• Task: Every line with "each" in it should be copied from the data.

Stored items from a collection:
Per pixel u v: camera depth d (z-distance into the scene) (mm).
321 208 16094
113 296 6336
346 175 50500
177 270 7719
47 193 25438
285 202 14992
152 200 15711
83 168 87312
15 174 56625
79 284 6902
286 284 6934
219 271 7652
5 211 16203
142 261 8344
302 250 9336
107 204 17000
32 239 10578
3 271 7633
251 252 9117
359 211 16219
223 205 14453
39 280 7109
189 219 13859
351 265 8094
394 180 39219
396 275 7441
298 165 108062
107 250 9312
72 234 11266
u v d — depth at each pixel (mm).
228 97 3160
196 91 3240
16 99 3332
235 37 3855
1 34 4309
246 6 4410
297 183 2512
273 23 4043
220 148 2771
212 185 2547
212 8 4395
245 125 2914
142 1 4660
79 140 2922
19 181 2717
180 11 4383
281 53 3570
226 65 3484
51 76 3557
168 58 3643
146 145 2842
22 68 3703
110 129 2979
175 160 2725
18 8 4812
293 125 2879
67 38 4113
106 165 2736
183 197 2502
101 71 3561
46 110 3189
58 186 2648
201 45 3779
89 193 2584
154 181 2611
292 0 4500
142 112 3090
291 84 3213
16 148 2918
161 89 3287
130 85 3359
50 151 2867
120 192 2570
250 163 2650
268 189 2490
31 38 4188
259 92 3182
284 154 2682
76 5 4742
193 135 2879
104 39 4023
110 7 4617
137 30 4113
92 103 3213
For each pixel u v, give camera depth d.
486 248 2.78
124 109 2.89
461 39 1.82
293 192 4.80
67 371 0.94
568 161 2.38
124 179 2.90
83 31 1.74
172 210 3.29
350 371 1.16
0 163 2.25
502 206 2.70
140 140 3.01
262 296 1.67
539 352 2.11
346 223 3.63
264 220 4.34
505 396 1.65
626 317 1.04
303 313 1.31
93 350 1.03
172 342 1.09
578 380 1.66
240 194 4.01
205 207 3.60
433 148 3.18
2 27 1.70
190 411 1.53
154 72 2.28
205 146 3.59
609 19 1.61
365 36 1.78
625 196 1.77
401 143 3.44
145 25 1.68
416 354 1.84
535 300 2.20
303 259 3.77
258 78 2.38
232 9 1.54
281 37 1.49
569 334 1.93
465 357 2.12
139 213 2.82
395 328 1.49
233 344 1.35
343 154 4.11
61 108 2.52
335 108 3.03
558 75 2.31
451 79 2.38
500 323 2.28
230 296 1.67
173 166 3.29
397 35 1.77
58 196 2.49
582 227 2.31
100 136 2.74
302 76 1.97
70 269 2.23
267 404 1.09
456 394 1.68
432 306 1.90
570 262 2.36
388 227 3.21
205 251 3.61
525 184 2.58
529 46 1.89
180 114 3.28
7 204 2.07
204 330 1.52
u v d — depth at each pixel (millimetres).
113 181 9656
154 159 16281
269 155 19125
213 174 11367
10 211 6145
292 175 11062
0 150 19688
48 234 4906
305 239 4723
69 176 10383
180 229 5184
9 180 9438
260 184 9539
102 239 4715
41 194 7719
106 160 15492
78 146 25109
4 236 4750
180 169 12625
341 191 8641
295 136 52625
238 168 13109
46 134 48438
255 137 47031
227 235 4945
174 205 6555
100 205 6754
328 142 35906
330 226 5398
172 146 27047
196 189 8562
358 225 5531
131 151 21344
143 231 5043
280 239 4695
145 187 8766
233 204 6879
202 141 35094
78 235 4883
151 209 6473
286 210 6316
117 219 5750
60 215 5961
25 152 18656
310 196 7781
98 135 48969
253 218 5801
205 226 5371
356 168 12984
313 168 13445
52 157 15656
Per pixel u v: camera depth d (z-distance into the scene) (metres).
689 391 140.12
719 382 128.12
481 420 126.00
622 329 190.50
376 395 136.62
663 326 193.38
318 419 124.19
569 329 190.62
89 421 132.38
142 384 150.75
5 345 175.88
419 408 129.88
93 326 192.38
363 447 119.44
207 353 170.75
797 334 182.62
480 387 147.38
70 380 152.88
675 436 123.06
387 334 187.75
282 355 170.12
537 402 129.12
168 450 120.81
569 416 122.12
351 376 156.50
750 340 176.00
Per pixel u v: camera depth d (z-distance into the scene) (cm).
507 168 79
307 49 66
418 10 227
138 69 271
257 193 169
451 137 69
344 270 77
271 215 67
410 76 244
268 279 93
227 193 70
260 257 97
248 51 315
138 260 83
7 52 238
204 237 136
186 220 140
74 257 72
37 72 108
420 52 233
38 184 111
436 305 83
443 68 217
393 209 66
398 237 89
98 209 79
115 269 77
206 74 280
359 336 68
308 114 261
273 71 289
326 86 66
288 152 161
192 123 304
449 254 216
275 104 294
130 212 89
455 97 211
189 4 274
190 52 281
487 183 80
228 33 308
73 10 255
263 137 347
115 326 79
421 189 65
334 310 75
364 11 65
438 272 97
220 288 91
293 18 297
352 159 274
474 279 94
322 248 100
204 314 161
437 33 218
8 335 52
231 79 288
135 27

• Result:
u v d — depth at each pixel (mm).
For each pixel u v, give camera depth d.
u v d — depth at each pixel (millimetres).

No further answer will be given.